Villa Valdettaro insiste sull’ultimo lembo del pianalto di Lentate, dominando il declivio della collina che scende nella valle del torrente Seveso. Dell’originaria struttura poco è noto, certo è che Bartolomeo Merelli fece ricostruzioni e ampliamenti tanto da regalare alla vista dei suoi contemporanei un imponente edificio con le sembianze di castello. Un’alta torre si stagliava ancora nel panorama lentatese ai primi del Novecento, ma poi crollò, forse per il peso della struttura. Ricca di collezioni e decorazioni, la villa ospitò numerose personalità del tempo e quasi certamente anche la regina Elena, in visita a Lentate con la regina madre Margherita di Savoia, venute a Lentate per visitare l’oratorio di Santo Stefano e incontrare il generale Thaon de Revel.

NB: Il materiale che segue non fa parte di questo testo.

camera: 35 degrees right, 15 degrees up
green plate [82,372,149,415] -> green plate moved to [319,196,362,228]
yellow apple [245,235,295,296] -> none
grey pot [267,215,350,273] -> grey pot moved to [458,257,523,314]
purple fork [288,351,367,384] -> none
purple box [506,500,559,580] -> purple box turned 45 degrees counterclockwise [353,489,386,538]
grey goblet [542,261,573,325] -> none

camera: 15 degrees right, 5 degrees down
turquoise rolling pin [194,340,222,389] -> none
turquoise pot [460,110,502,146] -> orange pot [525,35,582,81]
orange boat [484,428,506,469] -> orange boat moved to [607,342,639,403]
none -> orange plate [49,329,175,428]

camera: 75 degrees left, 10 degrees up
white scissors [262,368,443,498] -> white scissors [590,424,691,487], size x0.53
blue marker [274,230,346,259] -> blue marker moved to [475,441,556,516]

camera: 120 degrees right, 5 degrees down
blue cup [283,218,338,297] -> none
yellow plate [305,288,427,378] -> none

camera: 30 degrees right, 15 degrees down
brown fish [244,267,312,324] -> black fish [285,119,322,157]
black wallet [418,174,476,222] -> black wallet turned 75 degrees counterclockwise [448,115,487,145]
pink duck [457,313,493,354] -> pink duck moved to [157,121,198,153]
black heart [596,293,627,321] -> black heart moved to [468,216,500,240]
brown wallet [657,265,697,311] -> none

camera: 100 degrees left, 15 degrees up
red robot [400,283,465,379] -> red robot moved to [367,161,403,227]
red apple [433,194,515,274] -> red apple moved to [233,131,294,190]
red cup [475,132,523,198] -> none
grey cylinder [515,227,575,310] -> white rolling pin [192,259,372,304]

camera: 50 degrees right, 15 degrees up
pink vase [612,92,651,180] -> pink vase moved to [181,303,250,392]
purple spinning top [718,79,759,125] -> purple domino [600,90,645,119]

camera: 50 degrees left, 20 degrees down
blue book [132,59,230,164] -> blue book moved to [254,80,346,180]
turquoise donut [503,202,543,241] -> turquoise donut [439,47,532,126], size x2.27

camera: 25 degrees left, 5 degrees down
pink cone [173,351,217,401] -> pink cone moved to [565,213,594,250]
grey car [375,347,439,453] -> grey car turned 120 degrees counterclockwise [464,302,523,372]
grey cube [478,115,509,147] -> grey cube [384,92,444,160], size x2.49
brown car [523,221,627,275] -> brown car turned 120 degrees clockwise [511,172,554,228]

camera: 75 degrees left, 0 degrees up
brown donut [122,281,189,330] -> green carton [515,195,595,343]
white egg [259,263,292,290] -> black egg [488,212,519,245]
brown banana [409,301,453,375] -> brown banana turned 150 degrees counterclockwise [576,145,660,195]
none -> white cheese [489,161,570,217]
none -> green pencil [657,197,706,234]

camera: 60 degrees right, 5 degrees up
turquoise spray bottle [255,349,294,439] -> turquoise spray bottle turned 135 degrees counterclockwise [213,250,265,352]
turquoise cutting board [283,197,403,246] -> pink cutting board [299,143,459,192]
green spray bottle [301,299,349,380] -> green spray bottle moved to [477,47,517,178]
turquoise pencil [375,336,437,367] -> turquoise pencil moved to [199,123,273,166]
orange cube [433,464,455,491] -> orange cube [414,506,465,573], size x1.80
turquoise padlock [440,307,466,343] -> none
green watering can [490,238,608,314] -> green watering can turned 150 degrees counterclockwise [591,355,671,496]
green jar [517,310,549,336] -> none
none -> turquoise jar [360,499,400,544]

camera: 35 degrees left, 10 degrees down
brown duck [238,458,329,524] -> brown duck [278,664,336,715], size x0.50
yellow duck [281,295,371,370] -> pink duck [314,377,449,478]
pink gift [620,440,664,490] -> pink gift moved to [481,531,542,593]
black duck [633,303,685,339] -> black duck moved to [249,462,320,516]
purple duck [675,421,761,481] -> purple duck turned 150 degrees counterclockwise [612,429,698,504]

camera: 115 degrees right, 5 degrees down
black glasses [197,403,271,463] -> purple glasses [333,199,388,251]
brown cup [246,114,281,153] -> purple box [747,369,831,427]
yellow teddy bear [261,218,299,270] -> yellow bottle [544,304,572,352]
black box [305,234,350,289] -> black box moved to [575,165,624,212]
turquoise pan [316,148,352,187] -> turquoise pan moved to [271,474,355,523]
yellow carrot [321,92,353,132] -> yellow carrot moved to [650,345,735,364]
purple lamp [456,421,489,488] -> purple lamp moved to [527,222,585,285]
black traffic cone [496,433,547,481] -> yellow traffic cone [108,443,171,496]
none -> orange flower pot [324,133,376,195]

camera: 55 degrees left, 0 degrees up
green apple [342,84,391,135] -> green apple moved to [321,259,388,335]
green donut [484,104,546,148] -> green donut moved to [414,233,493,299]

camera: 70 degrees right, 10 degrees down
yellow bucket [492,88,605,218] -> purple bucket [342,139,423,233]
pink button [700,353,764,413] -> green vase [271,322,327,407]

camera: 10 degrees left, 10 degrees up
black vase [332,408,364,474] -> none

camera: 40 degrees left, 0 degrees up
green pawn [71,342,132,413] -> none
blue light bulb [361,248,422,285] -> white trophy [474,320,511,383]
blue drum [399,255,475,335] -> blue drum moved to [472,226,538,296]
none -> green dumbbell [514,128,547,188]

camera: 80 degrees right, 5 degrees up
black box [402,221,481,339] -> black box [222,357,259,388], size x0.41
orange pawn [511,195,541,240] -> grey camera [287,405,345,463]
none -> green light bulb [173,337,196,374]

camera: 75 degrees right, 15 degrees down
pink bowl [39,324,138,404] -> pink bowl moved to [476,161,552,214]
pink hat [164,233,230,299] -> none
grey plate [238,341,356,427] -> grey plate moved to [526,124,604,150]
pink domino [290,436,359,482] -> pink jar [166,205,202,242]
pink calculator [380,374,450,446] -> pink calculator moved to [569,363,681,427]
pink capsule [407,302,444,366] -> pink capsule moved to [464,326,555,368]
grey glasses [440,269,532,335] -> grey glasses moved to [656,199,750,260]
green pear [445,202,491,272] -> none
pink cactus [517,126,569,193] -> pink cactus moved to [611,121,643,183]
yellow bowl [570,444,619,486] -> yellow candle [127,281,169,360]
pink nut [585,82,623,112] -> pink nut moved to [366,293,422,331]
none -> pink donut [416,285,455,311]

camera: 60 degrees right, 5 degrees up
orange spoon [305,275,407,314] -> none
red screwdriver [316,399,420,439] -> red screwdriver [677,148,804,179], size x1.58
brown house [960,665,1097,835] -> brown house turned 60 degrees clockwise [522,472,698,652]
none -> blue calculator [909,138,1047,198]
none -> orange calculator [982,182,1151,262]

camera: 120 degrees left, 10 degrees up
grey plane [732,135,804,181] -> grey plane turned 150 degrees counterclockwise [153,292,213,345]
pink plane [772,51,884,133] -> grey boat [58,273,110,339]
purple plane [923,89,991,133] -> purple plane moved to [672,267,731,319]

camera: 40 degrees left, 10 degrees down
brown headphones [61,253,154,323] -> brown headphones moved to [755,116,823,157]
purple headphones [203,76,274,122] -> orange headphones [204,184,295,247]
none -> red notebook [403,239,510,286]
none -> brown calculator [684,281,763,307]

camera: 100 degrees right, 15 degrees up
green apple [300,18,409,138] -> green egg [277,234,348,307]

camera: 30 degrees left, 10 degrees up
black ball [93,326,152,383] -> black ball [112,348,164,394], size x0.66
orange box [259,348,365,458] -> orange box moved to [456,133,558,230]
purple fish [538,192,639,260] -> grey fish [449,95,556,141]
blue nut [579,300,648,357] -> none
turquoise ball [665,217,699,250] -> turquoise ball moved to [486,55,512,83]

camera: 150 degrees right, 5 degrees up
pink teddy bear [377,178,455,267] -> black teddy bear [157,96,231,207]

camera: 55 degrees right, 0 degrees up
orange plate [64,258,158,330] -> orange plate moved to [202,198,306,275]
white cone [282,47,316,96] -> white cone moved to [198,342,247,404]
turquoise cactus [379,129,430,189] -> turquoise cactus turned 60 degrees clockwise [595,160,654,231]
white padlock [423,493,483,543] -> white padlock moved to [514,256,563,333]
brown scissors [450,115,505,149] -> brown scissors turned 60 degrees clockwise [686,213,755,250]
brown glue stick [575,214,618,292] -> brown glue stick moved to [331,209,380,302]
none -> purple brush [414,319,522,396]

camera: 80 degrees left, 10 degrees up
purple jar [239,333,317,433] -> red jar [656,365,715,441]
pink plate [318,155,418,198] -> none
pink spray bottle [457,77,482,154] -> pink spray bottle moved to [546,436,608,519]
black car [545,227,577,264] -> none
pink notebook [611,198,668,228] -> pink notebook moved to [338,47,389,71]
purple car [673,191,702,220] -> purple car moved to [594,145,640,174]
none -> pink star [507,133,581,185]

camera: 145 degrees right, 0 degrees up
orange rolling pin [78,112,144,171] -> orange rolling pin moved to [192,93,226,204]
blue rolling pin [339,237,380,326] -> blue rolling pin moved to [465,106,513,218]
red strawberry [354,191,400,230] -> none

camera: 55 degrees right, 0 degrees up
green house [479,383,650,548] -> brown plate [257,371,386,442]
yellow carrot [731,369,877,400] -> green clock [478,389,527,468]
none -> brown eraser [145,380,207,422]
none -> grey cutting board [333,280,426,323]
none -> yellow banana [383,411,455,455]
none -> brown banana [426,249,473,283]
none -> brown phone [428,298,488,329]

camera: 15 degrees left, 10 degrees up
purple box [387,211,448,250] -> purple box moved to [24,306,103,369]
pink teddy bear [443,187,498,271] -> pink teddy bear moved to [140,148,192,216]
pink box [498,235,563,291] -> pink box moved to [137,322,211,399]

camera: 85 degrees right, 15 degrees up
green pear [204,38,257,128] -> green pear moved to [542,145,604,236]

Nel 1825 a levante della chiesa dedicata ai santi Cosma e Damiano stava il giardino del barone Ferdinando Porro che ivi possedeva una piccola, ma ricca dimora. Il 5.12.1869 il beneficio ecclesiastico diventò proprietà dell’Avv. Antonio Angeloni. Quest’ultimo il 16.1.1874 vendette il compendio immobiliare a G. Giacomo Puricelli Guerra che era anche divenuto proprietario dell’attigua villa (ora Franchini). Il 2.6.1883 la proprietà passò a Leopoldina Bussola Simonetta, poi al marito Emmanuele e al figlio Luigi, infine, appunto ai signori Franchini.
Ma chi fu il barone Ferdinando Porro di cui si è fatto cenno?
Ferdinando Porro di Lentate, appartenente a un ramo minore della famiglia, fu commissario di Polizia a Mantova durante l’assedio del 1799, poi viceprefetto a Menaggio, segretario generale del dipartimento dell’Adige e prefetto a Padova. Fu quindi creato barone e decorato della corona ferrea da Napoleone Bonaparte. In una sua lettera del 26 dicembre 1822, datata da Lentate, scriveva al Volta, manifestando il desiderio “di erigere un monumento al grand’Uomo” (cioè ad Antonio Canova, ndr), da poco scomparso. Altre notizie di lui, quando saranno messe in ordine, ci permetteranno anche di far luce sulla storia di un angolo di Lentate un po’ misterioso e poco accessibile, ma sicuramente affascinante.